[Stored data entries]

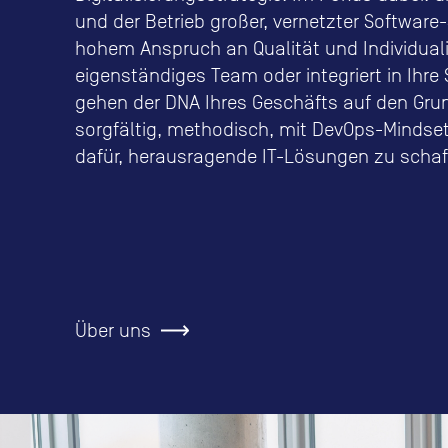
und der Betrieb großer, vernetzter Softwar
hohem Anspruch an Qualität und Individuali
eigenständiges Team oder integriert in Ihre 
gehen der DNA Ihres Geschäfts auf den Grun
sorgfältig, methodisch, mit DevOps-Mindse
dafür, herausragende IT-Lösungen zu schaf
Über uns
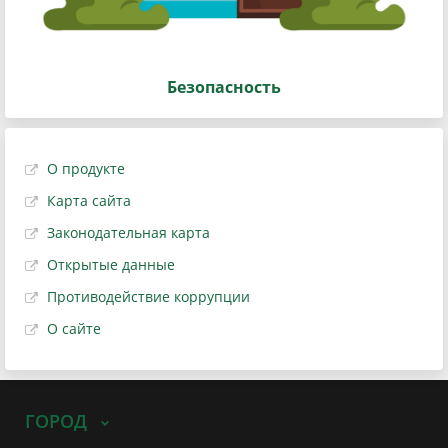
Безопасность
О продукте
Карта сайта
Законодательная карта
Открытые данные
Противодействие коррупции
О сайте
ГОРОД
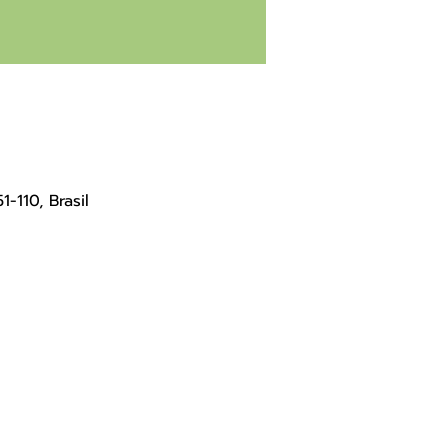
-110, Brasil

■ **TASK STATEMENT**
Omit the pictures and write out the lines above from the one with "sorgfältig, methodisch, mit DevOps-Mindse" through the last, unchanged.

■ **ANSWER SPACE**
sorgfältig, methodisch, mit DevOps-Mindse
dafür, herausragende IT-Lösungen zu schaf
Über uns
Безопасность
О продукте
Карта сайта
Законодательная карта
Открытые данные
Противодействие коррупции
О сайте
ГОРОД
-110, Brasil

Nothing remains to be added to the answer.